12. The system of claim 11, the memory further including instructions, which, when executed, cause the processor to:

evaluate, at the processor, lexical similarity of the gesture data with respect to the one or more recorded gesture representations based on similarity of each respective lexical feature of the gesture data with respect to each respective lexical feature of the one or more recorded gesture representations; and

display, at the display device, feedback information indicative of a lexical similarity evaluation result of the gesture data with respect to the one or more recorded gesture representations.

13. The system of claim 11, the memory further including instructions, which, when executed, cause the processor to:

identify a nearest grouping of recorded gesture representations of the one or more recorded representations that is most similar to the gesture data based on similarity of each respective lexical feature of the set of lexical features of the gesture data with respect to each respective lexical feature of the set of lexical features of the one or more recorded gesture representations.

14. The system of claim 11, the memory further including instructions, which, when executed, cause the processor to:

identify a lexical feature of the gesture data that is incongruent with one or more lexical aspects of a nearest grouping of recorded gesture representations.

15. The system of claim 11, the memory further including instructions, which, when executed, cause the processor to:

receiving, at the processor, information indicative of a written-language word associated with the gesture represented within the gesture data;

retrieving, at the processor, a set of lexical features of a recorded gesture representation for comparison with the gesture data associated with on the written-language word;

comparing, at the processor, each respective lexical feature of the gesture data with respect to each respective lexical feature of the set of lexical features of the recorded gesture representation; and

generating the feedback information indicative of similarity of the set of lexical features of the gesture data with respect to the set of lexical features of the recorded gesture representation.
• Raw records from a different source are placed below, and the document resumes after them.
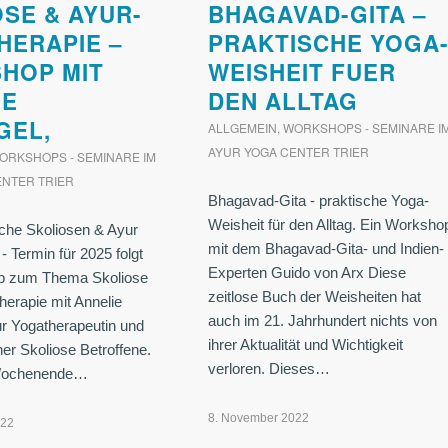
SE & AYUR-
BHAGAVAD-GITA –
HERAPIE –
PRAKTISCHE YOGA
HOP MIT
WEISHEIT FUER
IE
DEN ALLTAG
GEL,
ALLGEMEIN
,
WORKSHOPS - SEMINARE I
AYUR YOGA CENTER TRIER
ORKSHOPS - SEMINARE IM
ENTER TRIER
Bhagavad-Gita - praktische Yoga-
Weisheit für den Alltag. Ein Worksho
iche Skoliosen & Ayur
mit dem Bhagavad-Gita- und Indien-
- Termin für 2025 folgt
Experten Guido von Arx Diese
p zum Thema Skoliose
zeitlose Buch der Weisheiten hat
herapie mit Annelie
auch im 21. Jahrhundert nichts von
ur Yogatherapeutin und
ihrer Aktualität und Wichtigkeit
ner Skoliose Betroffene.
verloren. Dieses…
Wochenende…
8. November 2022
022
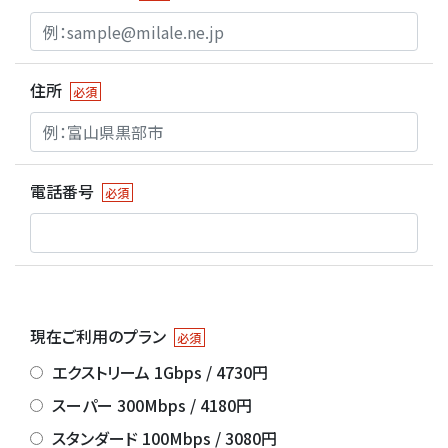
住所
必須
電話番号
必須
現在ご利用のプラン
必須
エクストリーム 1Gbps / 4730円
スーパー 300Mbps / 4180円
スタンダード 100Mbps / 3080円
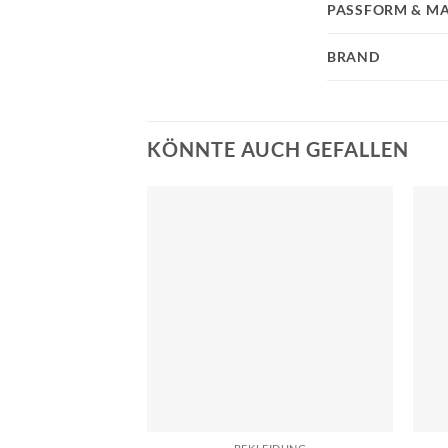
PASSFORM & MA
BRAND
KÖNNTE AUCH GEFALLEN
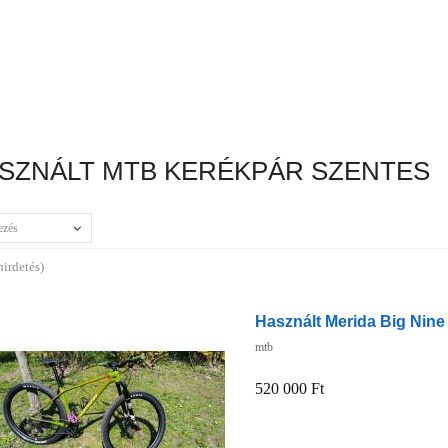
SZNÁLT MTB KERÉKPÁR SZENTES
ezés
hirdetés)
Használt Merida Big Nine
mtb
520 000 Ft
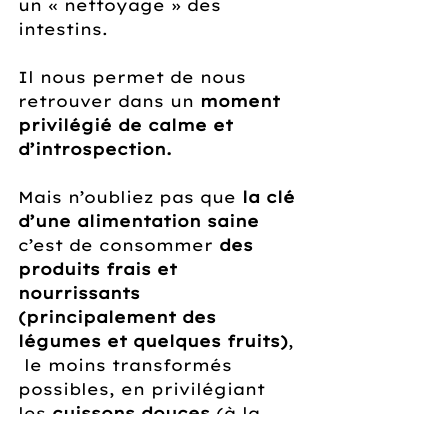
un « nettoyage » des 
intestins.
Il nous permet de nous 
retrouver dans un 
moment 
privilégié de calme et 
d’introspection.
Mais n’oubliez pas que 
la clé 
d’une alimentation saine
c’est de consommer 
des 
produits frais et 
nourrissants 
(principalement des 
légumes et quelques fruits)
, 
 le moins transformés 
possibles, en privilégiant 
les 
cuissons douces
 (à la 
vapeur ou sautés à la 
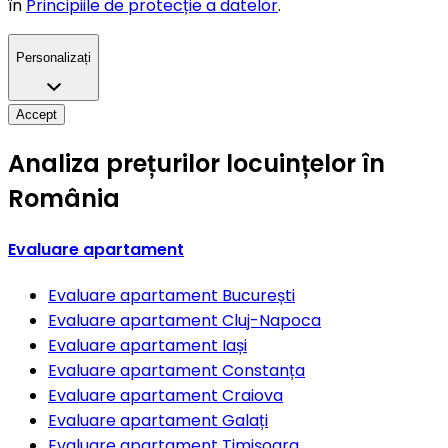
în
Principiile de protecție a datelor
.
Personalizați
Accept
Analiza prețurilor locuințelor în
România
Evaluare apartament
Evaluare apartament
București
Evaluare apartament
Cluj-Napoca
Evaluare apartament
Iași
Evaluare apartament
Constanța
Evaluare apartament
Craiova
Evaluare apartament
Galați
Evaluare apartament
Timișoara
16. The system of claim 11, wherein the one or more recorded gesture representations are each represented as gesture nodes within a gesture network graph accessible by the processor, wherein associations of each respective gesture node in the gesture network graph are represented by a handshape adjacency matrix, a location adjacency matrix, and a movement adjacency matrix, and wherein the gesture network graph includes one or more groupings of gesture nodes, where each respective grouping of gesture nodes of the one or more groupings of gesture nodes includes one or more gesture nodes associated with a common theme and having one or more common lexical features across the one or more gesture nodes.

17. The system of claim 16, where the handshape adjacency matrix denotes similarity or non-similarity of a handshape associated with each respective gesture node in the gesture network graph with respect to one another.

18. The system of claim 16, where the location adjacency matrix denotes similarity or non-similarity of a location associated with each respective gesture node in the gesture network graph with respect to one another.

19. The system of claim 16, where the movement adjacency matrix denotes similarity or non-similarity of a movement associated with each respective gesture node in the gesture network graph with respect to one another.

20. The system of claim 11, wherein each recorded gesture representation is indicative of proper execution of a gesture of the gesture-based language, wherein each gesture of the gesture-based language is analogous to a written-language word or a written-language phrase.